I believe that the answer lies in a direct assault on our system of campaign financing. As long as private money dominates politics, it will continue to corrupt democracy. Women need to help free the political system from the corrosive effects of a campaign finance system that silences us. And we can do it. Let me briefly lay out a scenario for you that just might work.

In recent years, more and more people have become aware of the problems of our system of financing elections. Polls show that the majority of the American people are fed up with politicians who are accountable not to their constituents but to elite donors. Major contenders for both the Republican and Democratic Presidential nominations made campaign finance reform the center of their campaigns. And John McCain, carring his fight for reform to Congress, has gained support for passage of a serious first step — the banning of soft money to parties. Even more exciting is that fact that a number of states and localities have actually passed laws that challenge the system of private funding. While a decade ago there was little of this, today there are already ten localities including important cities like Los Angeles, San Francisco, Oakland, and New York that offer candidates the option of partial public financing of campaigns in return for their limiting the total amount of money they spend in a race. I am proud to have been part of a large coalition of women’s groups, citizens, and students that helped pass this legislation in both Oakland and in San Francisco last year.

And at the state level, we already have four states that have instituted voluntary systems of what they call Clean Money Campaign Reform. In MA, AZ, ME, and Vt full public funding is available to candidates who renounce the use of private money in their campaigns. This exciting development means you don’t need big money to run for office, and that elected officials are accountable to all their constituents, to the public interest — not to big funders. And it’s working. In Clean Money states last November, more new people were drawn into politics and more women ran for office. In Maine, voters elected Clean Money candidates to nearly half of its state Senate seats, rendering them, as a USA TODAY editorial put it “blessedly free of financial obligations to special-interest contributors.” So we have real working models of how, as the editorial concluded, “the public can take back control.”

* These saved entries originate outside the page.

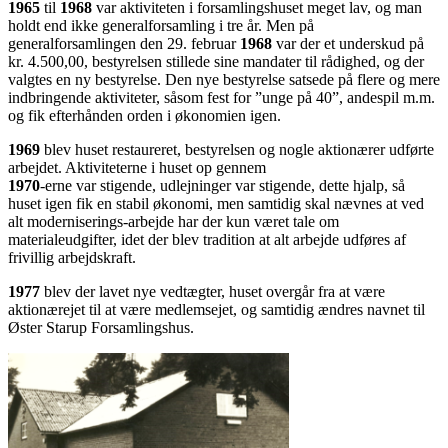
1965
til
1968
var aktiviteten i forsamlingshuset meget lav, og man
holdt end ikke generalforsamling i tre år. Men på
generalforsamlingen den 29. februar
1968
var der et underskud på
kr. 4.500,00, bestyrelsen stillede sine mandater til rådighed, og der
valgtes en ny bestyrelse. Den nye bestyrelse satsede på flere og mere
indbringende aktiviteter, såsom fest for ”unge på 40”, andespil m.m.
og fik efterhånden orden i økonomien igen.
1969
blev huset restaureret, bestyrelsen og nogle aktionærer udførte
arbejdet. Aktiviteterne i huset op gennem
1970
-erne var stigende, udlejninger var stigende, dette hjalp, så
huset igen fik en stabil økonomi, men samtidig skal nævnes at ved
alt moderniserings-arbejde har der kun været tale om
materialeudgifter, idet der blev tradition at alt arbejde udføres af
frivillig arbejdskraft.
1977
blev der lavet nye vedtægter, huset overgår fra at være
aktionærejet til at være medlemsejet, og samtidig ændres navnet til
Øster Starup Forsamlingshus.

And here’s where we come in. By building a new citizen’s social movement, with women taking a prominent role, we can change the system of private money dominating our political system. Women have long experience in building coalitions for reform with other like-minded groups. Politicians will not listen until the power of our numbers overwhelms the power of special interest money, convincing candidates that they can’t win without supporting real campaign finance reform. Campaign finance reform is the gateway issue that makes all other changes women want possible. Without it we are doomed to marginality, as our agenda is smothered by the money of big donors.

Changing elections by changing their financing is a woman’s issue. It is the only way that women can ensure that elected officials will listen to our needs, legislate our issues, and allow us to solve the problems that we share with so many other women. But the beauty of it is that campaign finance reform is not just a woman’s issue, but rather the gateway to other reform. It is the way other groups and individuals in addition to women can make their voices heard. We need to all work together to create a democracy that’s responsive to the people.

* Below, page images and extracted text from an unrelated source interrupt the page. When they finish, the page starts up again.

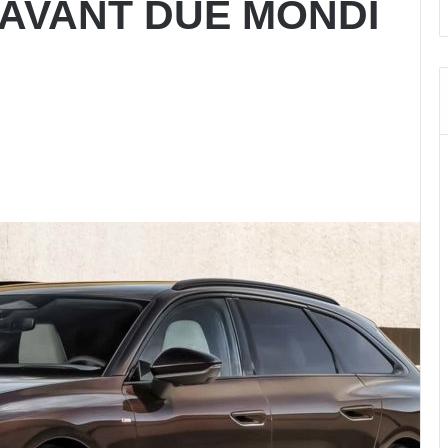
 AVANT DUE MONDI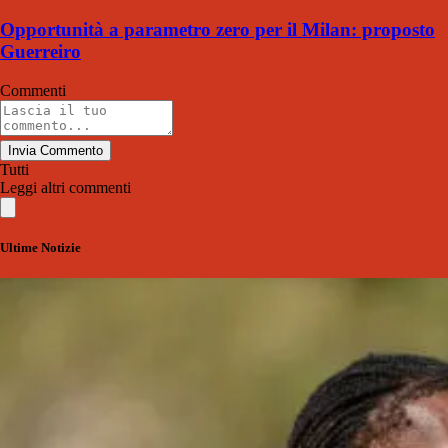
Opportunità a parametro zero per il Milan: proposto
Guerreiro
Commenti
Invia Commento
Tutti
Leggi altri commenti
Ultime Notizie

As women, we need to continue to connect — with one another, with like-minded allies, and with the political process that is so essential to our well-being. It is no less true today than it was 30 years ago that the personal is political, that we must harness the power of collectivity in order to make this place and time better for ourselves, our families, our sisters, and our society. That is the challenge that women have always faced, and now, as before, I know we will find a way to make it happen.

Joan Mandle, is a co-founder and Executive Director of Democracy Matters.